» TEXT PROVIDED:
I am half-Pakistani. My mother was born in Pakistan, I grew up in North America. Superficially, I have a lot more in common with Adnan Syed—a Pakistani-Muslim who grew up in Baltimore and was convicted of killing his Korean girlfriend, Hae Min Lee, in 1999—than radio journalist Sarah Koenig does. Does that mean I’m more qualified to report on his case than she is?
Beyond a similar shade of skin, Syed and I have little in common. We are strangers just as much as he and Koenig were strangers when she started investigating his case for the new and very popular This American Life spinoff podcast Serial. It’s the same yawning chasm that every journalist faces with every story, regardless of the subject. That reality was downplayed in Jay Caspian Kang’s recent essay for The Awl, which revolves around the question, “What happens when a white journalist stomps around in a cold case involving people from two distinctly separate immigrant communities?”
Well, the same thing that happens when any journalist stomps around any case: We report. As reporters, we have the capacity to collect information, to process it and to reproduce it in a form that is as close to the truth as humanly possible. We are conduits. But we are human conduits. That means all reporters are affected by the limitations of their species, not to mention the limitations of their profession.
Media criticism is indispensable for a transparent industry and part of that is taking the white media to task when they report inaccurately on people of color, but Serial is not the venue for this particular discussion (at least, not so far). The very fact that Koenig incorporates into the story her lack of understanding and subsequent queries highlights her otherness (“the pretense of objectivity is stripped away,” as Kang puts it), which makes the story even more transparent, even more truthful.
Kang argues that we shouldn’t only write about the communities we’re born into, but that “Serial lacks the hard-earned and moving reflections on race” found in books like Darcy Frey’s The Last Shot and Adrian Nicole LeBlanc’s Random Family. “Instead, the listener is asked to simply trust Koenig’s translation of two distinct immigrant cultures,” he writes. “I can think of no better definition of white privilege in journalism than that.” But all journalism involves trust and translation. Every source, every fact, every choice reflects the journalist’s own experiences as well as those of their subjects—the two are intertwined, as any news story depends on who is writing, editing, and publishing it; the narrative has been decided before the reader or the listener arrives. At least in Serial, some of the subjects can speak for themselves.

» REQUIRED WORK:
(1) Can you quote the essay on Serial, beginning at the words "Kang argues that" and stopping after "speak for themselves."?
(2) Which people are named in the essay on Serial?

» RECORD EXTRACTS:

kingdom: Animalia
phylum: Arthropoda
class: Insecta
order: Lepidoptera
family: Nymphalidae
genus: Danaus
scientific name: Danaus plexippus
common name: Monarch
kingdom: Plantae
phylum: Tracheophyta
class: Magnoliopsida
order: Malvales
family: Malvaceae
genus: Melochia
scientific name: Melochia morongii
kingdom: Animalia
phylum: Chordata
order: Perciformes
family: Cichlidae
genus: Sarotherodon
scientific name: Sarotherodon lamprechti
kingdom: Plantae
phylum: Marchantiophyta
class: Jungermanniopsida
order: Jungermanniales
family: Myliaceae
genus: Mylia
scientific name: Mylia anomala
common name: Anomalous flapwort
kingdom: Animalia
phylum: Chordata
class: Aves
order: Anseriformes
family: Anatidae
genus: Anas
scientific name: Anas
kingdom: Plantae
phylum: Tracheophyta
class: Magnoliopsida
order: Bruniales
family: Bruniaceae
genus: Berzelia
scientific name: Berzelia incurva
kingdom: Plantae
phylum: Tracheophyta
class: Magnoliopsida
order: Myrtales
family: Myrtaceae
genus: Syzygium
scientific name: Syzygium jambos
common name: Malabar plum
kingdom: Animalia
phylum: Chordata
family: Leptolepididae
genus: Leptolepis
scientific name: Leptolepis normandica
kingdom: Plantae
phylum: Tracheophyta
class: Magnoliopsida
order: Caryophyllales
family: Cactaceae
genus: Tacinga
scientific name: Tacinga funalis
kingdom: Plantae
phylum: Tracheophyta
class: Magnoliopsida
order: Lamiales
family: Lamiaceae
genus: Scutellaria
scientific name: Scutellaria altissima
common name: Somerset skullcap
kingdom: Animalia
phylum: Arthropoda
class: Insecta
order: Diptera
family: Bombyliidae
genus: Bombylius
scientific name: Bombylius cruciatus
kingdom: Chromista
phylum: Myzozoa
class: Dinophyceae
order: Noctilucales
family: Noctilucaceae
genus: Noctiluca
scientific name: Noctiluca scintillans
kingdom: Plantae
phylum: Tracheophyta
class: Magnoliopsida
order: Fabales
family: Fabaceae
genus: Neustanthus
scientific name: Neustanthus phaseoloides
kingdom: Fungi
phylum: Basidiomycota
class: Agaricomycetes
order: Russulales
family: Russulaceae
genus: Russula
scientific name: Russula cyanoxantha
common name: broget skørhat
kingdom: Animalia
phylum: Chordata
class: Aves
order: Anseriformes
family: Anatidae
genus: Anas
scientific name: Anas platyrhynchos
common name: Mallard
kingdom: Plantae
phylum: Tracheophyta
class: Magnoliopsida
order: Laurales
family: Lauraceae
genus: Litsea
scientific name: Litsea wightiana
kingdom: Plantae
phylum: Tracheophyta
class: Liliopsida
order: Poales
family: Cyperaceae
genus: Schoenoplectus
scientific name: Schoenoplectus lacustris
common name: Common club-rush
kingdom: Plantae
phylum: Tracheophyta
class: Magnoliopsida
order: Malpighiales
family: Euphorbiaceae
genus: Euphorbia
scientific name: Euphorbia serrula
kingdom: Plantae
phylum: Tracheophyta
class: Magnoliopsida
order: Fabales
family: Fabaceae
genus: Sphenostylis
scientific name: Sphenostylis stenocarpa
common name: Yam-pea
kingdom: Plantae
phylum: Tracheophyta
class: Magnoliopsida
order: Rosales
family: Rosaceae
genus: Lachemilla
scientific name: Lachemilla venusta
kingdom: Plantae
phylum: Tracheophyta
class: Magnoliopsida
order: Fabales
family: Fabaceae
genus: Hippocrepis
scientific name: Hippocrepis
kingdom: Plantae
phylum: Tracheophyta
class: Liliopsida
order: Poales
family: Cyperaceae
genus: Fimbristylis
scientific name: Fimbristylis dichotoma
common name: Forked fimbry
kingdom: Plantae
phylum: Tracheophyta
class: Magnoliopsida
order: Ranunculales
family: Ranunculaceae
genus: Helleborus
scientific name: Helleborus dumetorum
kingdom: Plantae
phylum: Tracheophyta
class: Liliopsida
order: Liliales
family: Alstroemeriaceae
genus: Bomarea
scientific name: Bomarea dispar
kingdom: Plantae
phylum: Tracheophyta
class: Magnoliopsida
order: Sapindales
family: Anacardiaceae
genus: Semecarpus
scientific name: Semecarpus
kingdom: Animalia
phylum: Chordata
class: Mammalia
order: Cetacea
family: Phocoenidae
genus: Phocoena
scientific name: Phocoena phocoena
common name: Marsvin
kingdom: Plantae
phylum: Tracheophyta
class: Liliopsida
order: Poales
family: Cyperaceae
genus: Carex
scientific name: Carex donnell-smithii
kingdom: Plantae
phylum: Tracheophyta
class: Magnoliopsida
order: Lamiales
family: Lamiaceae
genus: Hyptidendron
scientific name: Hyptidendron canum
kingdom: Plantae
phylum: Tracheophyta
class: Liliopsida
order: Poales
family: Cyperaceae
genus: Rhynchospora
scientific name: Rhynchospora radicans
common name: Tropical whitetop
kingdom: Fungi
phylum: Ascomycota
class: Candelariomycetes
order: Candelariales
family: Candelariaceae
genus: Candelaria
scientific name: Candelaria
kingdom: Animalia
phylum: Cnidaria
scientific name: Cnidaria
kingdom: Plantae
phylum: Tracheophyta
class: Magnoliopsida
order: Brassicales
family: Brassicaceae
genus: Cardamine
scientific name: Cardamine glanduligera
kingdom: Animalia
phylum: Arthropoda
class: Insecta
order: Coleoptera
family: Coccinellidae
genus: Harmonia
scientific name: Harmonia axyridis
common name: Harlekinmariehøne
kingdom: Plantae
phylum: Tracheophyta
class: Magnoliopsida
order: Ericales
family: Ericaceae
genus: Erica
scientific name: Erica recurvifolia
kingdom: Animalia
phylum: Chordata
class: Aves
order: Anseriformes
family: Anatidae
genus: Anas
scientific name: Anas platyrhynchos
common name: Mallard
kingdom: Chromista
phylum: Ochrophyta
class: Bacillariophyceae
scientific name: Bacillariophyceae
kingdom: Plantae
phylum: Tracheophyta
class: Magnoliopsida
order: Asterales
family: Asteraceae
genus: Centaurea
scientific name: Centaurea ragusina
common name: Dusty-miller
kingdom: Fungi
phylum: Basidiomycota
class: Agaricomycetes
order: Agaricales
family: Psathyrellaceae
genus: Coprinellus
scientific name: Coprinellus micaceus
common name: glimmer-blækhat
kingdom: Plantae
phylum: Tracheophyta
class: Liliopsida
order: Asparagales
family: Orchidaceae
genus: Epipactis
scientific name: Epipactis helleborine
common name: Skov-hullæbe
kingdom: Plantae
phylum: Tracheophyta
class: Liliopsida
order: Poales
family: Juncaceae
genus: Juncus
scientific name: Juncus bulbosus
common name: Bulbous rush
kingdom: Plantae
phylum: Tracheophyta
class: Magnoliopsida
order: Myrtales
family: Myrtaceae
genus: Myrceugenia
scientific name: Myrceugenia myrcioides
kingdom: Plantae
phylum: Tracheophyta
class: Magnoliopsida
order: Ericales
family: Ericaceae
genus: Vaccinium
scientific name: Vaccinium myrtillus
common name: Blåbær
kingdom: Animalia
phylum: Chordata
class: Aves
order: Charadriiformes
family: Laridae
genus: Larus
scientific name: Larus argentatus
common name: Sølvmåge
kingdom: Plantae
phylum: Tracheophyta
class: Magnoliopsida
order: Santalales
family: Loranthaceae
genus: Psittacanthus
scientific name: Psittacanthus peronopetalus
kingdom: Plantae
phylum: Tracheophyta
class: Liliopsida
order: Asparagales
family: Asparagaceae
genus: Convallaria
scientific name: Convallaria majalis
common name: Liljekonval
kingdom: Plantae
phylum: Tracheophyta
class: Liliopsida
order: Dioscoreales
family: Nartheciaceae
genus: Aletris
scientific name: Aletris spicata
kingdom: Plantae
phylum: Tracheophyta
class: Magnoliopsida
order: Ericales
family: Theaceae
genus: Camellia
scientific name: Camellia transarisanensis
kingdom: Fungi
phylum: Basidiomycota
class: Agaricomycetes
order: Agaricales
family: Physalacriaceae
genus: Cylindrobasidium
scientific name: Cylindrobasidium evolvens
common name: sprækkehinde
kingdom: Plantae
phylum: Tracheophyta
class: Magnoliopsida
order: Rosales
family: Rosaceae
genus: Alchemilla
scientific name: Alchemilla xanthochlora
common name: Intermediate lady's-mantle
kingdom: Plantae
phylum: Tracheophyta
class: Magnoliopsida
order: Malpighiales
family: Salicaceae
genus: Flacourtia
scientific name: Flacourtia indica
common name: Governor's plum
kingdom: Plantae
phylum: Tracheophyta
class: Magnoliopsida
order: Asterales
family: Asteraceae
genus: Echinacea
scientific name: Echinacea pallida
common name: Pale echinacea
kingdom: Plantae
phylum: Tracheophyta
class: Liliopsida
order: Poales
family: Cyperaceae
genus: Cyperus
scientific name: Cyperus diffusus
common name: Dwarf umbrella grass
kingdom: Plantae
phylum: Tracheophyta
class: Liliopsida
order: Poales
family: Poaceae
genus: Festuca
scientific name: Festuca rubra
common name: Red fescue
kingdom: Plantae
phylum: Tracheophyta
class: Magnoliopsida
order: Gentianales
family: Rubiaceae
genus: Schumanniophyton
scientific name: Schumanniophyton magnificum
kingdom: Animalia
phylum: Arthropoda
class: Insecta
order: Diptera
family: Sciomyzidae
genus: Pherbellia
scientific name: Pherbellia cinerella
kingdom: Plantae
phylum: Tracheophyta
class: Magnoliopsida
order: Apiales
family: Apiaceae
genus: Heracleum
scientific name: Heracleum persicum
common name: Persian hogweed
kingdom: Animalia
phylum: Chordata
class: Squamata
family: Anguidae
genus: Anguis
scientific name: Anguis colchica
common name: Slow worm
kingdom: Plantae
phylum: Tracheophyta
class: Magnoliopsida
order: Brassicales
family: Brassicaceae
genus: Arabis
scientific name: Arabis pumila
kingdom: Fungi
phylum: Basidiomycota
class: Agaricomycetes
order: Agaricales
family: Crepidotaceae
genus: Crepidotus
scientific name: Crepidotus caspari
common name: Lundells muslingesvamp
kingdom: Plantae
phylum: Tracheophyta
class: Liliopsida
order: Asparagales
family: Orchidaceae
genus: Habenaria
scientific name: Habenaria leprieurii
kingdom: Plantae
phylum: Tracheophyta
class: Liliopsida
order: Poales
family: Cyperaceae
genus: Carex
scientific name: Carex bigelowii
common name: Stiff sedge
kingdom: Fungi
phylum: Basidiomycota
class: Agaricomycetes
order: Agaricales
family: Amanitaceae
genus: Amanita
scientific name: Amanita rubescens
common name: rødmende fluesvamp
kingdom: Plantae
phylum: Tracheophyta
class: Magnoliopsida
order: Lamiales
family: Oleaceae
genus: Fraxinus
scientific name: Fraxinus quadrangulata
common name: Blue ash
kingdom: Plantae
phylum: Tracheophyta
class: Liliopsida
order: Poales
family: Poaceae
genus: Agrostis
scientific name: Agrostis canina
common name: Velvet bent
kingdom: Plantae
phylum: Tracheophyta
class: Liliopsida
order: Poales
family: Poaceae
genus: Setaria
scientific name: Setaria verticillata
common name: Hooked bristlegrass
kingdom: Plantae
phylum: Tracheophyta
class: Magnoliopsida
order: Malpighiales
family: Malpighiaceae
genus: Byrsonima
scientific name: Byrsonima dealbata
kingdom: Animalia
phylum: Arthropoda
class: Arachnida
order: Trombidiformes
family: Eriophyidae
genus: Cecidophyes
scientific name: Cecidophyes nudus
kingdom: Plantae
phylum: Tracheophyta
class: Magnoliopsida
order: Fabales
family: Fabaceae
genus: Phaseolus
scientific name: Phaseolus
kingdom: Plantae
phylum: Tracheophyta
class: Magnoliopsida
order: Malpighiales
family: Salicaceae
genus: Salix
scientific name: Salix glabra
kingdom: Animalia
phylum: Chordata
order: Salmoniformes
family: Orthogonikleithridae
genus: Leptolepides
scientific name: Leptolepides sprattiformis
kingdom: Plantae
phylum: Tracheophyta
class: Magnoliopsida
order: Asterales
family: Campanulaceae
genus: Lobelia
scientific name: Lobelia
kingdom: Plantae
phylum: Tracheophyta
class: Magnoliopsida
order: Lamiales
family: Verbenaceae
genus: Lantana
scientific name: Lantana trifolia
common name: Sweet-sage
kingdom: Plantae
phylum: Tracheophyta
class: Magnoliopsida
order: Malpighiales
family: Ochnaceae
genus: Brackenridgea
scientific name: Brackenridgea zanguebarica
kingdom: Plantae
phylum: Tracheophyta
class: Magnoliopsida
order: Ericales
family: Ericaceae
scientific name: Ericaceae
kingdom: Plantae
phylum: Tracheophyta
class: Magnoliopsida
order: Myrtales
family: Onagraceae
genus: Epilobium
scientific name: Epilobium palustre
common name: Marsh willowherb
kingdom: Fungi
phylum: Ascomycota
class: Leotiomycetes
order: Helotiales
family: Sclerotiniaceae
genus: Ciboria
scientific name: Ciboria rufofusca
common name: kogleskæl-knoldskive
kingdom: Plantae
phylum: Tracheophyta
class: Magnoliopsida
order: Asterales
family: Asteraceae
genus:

» ANSWERS BELOW:
(1)
Kang argues that we shouldn’t only write about the communities we’re born into, but that “Serial lacks the hard-earned and moving reflections on race” found in books like Darcy Frey’s The Last Shot and Adrian Nicole LeBlanc’s Random Family. “Instead, the listener is asked to simply trust Koenig’s translation of two distinct immigrant cultures,” he writes. “I can think of no better definition of white privilege in journalism than that.” But all journalism involves trust and translation. Every source, every fact, every choice reflects the journalist’s own experiences as well as those of their subjects—the two are intertwined, as any news story depends on who is writing, editing, and publishing it; the narrative has been decided before the reader or the listener arrives. At least in Serial, some of the subjects can speak for themselves.

(2) Adnan Syed, Hae Min Lee, Sarah Koenig, Jay Caspian Kang, Darcy Frey, Adrian Nicole LeBlanc